Christa Wolf; Trans. Jan Van Heurck
Cassandra by Christa Wolf, translated by Jan Van Heurck, presents the fall of Troy and its aftermath through the first-person point of view of Cassandra, a daughter of Priam and Hecuba, the king and queen of Troy. According to Greek mythology, Cassandra was given the gift of prophecy by Apollo after she promised to become his consort. When she reneged on her promise, Apollo cursed her so no one would believe her prophesies.
We meet Cassandra as she is about to face her death. She weaves descriptions of her current situation with flashes of the past. She describes the deterioration of Troy into a virtual police state, a situation that creeps up fueled by a war that generates fear and superstition among her people and within members of her family. She is horrified by the changes she witnesses in the behaviors and values of those she loves. She warns of the impending doom, but her voice is marginalized and eventually silenced. She witnesses the brutality of war, the deaths of family and friends, and the destruction of her city.

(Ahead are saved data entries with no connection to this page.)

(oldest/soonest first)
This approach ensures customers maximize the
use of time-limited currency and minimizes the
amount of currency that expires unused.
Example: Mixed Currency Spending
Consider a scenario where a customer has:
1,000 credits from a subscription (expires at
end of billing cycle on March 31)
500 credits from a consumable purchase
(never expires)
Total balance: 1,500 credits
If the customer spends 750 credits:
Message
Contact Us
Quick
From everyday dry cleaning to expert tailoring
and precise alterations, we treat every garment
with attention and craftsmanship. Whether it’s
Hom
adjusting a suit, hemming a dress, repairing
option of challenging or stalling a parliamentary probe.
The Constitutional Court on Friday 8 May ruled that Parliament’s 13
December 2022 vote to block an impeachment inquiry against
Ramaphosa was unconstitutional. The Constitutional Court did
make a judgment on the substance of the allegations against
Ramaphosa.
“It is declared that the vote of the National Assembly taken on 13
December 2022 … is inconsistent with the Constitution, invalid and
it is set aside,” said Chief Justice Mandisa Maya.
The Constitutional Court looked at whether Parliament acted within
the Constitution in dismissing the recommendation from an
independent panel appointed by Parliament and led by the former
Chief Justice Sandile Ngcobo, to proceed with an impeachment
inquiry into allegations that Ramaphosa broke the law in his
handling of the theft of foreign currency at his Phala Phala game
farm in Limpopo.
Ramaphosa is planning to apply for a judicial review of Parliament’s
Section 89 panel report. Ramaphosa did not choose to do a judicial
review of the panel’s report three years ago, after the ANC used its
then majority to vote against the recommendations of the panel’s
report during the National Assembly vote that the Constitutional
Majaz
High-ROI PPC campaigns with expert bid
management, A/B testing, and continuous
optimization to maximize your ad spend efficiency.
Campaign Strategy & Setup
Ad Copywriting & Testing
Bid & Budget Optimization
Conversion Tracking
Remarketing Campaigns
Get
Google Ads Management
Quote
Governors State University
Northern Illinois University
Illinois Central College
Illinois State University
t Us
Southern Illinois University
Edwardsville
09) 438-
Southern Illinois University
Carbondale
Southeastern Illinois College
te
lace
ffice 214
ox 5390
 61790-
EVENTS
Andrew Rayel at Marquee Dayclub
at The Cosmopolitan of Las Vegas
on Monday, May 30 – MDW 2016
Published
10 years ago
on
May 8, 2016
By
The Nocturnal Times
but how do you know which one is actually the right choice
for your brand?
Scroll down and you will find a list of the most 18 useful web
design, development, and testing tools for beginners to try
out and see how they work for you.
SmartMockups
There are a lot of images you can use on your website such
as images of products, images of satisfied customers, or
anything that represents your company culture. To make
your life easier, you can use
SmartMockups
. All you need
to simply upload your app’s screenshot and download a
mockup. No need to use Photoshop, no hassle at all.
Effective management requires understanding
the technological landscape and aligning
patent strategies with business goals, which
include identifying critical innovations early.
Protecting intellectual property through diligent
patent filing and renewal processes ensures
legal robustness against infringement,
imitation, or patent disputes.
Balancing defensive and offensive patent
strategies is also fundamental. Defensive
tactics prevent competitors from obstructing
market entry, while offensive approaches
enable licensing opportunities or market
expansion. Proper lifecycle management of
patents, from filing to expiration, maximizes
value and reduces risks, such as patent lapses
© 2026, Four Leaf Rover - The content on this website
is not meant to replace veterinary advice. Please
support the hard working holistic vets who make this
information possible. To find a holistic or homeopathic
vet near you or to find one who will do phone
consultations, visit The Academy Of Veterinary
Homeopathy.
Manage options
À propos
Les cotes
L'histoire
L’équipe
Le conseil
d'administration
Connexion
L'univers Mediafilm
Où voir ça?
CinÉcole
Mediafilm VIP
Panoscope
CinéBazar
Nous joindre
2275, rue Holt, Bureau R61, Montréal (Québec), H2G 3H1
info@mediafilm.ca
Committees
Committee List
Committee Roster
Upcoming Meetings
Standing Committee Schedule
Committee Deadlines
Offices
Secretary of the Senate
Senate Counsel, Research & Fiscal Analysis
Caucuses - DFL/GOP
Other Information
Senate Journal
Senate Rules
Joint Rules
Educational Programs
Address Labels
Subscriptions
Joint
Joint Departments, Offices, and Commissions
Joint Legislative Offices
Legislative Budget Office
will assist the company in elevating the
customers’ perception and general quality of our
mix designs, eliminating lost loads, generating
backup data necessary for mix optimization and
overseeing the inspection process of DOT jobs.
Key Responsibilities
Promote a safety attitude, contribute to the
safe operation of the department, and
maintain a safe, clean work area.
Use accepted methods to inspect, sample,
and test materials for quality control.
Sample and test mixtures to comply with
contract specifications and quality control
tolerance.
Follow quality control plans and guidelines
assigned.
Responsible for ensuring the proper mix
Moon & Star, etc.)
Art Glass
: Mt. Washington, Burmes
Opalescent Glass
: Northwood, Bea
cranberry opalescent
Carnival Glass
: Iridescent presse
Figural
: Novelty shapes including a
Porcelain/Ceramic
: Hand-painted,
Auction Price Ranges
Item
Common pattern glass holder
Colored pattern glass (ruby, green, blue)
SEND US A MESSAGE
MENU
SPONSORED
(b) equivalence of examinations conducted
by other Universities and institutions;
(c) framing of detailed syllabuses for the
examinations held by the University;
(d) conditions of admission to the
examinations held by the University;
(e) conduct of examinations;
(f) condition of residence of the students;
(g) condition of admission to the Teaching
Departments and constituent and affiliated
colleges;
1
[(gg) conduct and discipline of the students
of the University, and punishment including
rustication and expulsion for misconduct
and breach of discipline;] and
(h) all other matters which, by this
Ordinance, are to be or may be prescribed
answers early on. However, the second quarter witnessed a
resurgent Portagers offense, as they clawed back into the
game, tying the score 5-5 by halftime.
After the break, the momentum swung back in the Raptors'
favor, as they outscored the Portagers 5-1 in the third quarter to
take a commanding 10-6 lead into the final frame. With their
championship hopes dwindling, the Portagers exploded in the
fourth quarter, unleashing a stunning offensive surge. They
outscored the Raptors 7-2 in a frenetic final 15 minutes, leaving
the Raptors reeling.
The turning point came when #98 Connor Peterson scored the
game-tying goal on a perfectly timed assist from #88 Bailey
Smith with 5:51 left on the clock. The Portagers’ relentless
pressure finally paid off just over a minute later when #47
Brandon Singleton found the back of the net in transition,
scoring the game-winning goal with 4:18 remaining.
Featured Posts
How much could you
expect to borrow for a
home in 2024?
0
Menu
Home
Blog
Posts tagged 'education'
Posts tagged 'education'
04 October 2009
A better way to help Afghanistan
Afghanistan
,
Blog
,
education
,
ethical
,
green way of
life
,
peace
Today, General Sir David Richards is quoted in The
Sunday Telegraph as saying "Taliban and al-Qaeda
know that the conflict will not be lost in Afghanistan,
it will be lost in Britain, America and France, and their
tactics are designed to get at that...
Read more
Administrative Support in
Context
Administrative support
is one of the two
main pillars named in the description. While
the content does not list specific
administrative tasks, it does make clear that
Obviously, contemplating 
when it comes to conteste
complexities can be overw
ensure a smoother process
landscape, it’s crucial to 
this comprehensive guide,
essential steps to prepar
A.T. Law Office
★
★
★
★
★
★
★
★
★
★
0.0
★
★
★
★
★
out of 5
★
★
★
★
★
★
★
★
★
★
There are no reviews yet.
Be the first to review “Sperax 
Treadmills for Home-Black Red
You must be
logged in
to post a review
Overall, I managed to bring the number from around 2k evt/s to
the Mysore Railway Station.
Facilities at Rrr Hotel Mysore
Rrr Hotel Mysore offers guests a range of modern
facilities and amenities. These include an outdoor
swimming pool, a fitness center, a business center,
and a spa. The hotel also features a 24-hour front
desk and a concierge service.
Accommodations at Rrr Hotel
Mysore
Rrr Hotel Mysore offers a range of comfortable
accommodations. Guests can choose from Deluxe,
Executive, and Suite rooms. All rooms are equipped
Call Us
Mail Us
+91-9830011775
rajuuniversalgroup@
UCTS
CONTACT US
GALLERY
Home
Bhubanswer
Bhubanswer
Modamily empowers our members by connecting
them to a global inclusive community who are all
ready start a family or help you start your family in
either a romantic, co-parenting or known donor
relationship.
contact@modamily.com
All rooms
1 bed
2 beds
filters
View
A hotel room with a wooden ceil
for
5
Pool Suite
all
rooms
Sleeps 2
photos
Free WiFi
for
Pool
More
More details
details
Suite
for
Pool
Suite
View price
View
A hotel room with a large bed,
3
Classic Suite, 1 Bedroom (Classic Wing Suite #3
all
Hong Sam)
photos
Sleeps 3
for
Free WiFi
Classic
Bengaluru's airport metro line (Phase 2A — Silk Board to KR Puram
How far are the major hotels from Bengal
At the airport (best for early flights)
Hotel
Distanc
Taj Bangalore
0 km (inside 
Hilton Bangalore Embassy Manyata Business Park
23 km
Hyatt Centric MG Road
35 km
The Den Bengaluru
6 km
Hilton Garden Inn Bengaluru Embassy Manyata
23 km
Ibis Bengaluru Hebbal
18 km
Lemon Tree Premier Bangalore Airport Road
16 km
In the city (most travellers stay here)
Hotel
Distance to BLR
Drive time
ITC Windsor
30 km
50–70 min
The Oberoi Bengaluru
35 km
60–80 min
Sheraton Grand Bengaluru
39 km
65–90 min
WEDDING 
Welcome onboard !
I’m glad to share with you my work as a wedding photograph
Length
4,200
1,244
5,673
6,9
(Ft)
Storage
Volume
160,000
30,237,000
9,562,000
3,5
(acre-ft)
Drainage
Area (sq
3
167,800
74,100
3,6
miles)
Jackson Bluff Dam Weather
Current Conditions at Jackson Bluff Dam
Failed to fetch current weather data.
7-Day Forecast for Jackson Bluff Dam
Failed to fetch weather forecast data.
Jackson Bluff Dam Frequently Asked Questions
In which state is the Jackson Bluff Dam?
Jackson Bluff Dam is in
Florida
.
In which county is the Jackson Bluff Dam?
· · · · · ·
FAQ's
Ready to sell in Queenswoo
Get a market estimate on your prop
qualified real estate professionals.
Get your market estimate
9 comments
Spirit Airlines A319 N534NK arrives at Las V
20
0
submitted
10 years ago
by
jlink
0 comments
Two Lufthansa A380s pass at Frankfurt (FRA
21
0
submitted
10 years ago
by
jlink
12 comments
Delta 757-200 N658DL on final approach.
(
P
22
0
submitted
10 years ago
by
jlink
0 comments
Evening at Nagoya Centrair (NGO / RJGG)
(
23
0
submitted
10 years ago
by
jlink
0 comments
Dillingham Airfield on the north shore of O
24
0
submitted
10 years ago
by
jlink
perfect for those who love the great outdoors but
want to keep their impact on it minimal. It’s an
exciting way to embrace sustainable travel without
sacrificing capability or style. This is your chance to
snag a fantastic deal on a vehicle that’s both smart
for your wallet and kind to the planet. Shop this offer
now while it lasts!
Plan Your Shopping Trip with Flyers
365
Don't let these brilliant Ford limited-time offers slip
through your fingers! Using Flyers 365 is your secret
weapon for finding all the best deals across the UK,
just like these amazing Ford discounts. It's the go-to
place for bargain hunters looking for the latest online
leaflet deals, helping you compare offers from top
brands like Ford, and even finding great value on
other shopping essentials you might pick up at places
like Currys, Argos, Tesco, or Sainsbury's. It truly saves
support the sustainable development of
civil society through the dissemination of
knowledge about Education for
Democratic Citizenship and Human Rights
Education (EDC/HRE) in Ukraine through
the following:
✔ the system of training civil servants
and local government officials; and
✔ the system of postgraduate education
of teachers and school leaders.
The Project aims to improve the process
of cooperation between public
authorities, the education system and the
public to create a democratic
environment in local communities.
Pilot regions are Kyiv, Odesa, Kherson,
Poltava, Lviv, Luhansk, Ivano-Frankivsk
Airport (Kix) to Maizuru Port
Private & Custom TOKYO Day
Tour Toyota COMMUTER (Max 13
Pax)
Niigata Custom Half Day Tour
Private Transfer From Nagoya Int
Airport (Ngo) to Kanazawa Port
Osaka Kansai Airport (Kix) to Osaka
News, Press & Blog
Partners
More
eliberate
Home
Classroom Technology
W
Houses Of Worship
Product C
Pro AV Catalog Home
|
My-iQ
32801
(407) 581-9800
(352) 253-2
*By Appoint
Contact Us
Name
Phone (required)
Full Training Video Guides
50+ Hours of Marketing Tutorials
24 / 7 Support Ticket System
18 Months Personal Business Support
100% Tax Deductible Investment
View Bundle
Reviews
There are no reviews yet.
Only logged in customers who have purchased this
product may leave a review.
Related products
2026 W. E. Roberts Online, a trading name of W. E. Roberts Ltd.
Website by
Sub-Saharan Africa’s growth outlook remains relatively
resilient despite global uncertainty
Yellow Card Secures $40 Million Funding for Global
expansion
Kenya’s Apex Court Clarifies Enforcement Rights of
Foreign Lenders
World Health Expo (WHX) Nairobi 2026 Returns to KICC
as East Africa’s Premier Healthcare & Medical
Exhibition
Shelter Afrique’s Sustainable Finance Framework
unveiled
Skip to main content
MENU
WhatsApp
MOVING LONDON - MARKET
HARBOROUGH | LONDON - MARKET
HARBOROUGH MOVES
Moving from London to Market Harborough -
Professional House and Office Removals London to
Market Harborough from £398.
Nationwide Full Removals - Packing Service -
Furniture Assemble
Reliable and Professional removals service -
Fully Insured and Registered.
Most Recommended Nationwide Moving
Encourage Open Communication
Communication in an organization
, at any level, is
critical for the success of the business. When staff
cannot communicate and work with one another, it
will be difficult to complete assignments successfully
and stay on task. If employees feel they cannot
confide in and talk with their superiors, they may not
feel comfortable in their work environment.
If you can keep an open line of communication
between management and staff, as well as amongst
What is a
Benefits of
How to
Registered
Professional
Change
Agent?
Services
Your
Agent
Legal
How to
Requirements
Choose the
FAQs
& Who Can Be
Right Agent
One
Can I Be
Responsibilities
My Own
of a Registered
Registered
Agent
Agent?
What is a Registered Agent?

Through Cassandra, Wolf voices her opinions on the insanity of war and its corrosive impact. As the novel unfolds, we see truth manipulated to serve political aims. Hostilities force people into adopting positions contrary to their previous nature. Deceptions and lies are reiterated until they assume the strength of dogma. The whole fabric of society crumbles until what remains is no longer recognizable. In war, everyone loses.
One of the many interesting aspects of the novel is the way in which the women of Troy carve a physical and psychological space for themselves outside of male domain. There is a sense of sisterhood and unity among women. They share intimate details of their lives, soothe each other’s wounds with healing balms, administer medicinal herbs and plants, and interpret dreams. Cassandra finds solace and comfort in the company of these women, a respite from the male machinations in the palace.
The book includes a collection of four essays in which Wolf describes her travels to ancient sites in Greece and Crete. Cassandra’s vision and voice are never far from her mind and eventually take shape as Wolf treks through these ancient sites. Woven into her travelogue are her musing on Cassandra. We are given a fascinating glimpse into the mind of an author’s creative process taking shape as it is being informed by her travels, research, and readings of Classical literature.
Wolf’s writing is intense and powerful. She conveys her views with passion and conviction. The writing is dense and energetic. At times, it can pose a challenge to keep track of her meditations on Cassandra, on the fall of Troy, on the impact of war, and on the political upheavals caused by the Cold War during the 1980s when she wrote the novel. But it is a challenge worth facing because what emerges is the voice of a talented author with a profound sensitivity to the state of the world and the political turmoil that surround her.